STORED DATA:
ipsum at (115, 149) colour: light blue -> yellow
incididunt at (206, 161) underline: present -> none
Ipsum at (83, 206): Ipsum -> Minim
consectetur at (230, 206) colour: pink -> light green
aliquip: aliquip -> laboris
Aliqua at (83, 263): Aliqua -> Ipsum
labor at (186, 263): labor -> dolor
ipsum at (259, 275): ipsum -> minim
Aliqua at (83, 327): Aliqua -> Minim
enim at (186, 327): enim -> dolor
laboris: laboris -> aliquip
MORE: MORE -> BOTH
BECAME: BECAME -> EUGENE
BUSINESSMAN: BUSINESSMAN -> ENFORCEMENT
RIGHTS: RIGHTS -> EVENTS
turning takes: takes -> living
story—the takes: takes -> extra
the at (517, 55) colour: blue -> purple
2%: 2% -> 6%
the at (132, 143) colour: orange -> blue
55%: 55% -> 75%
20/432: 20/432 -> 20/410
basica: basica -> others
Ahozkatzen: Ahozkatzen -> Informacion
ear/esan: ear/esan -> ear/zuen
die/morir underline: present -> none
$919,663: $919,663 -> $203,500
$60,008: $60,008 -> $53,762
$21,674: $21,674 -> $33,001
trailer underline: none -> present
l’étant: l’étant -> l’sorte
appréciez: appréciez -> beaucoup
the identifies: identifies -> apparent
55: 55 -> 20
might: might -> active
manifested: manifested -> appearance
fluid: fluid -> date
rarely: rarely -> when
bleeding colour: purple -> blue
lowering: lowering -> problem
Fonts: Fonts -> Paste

TASK DIRECTIONS:
Return every line above word for word, with nothing changed.

EXERCISE OUTPUT:
ipsum at (115, 149) colour: light blue -> yellow
incididunt at (206, 161) underline: present -> none
Ipsum at (83, 206): Ipsum -> Minim
consectetur at (230, 206) colour: pink -> light green
aliquip: aliquip -> laboris
Aliqua at (83, 263): Aliqua -> Ipsum
labor at (186, 263): labor -> dolor
ipsum at (259, 275): ipsum -> minim
Aliqua at (83, 327): Aliqua -> Minim
enim at (186, 327): enim -> dolor
laboris: laboris -> aliquip
MORE: MORE -> BOTH
BECAME: BECAME -> EUGENE
BUSINESSMAN: BUSINESSMAN -> ENFORCEMENT
RIGHTS: RIGHTS -> EVENTS
turning takes: takes -> living
story—the takes: takes -> extra
the at (517, 55) colour: blue -> purple
2%: 2% -> 6%
the at (132, 143) colour: orange -> blue
55%: 55% -> 75%
20/432: 20/432 -> 20/410
basica: basica -> others
Ahozkatzen: Ahozkatzen -> Informacion
ear/esan: ear/esan -> ear/zuen
die/morir underline: present -> none
$919,663: $919,663 -> $203,500
$60,008: $60,008 -> $53,762
$21,674: $21,674 -> $33,001
trailer underline: none -> present
l’étant: l’étant -> l’sorte
appréciez: appréciez -> beaucoup
the identifies: identifies -> apparent
55: 55 -> 20
might: might -> active
manifested: manifested -> appearance
fluid: fluid -> date
rarely: rarely -> when
bleeding colour: purple -> blue
lowering: lowering -> problem
Fonts: Fonts -> Paste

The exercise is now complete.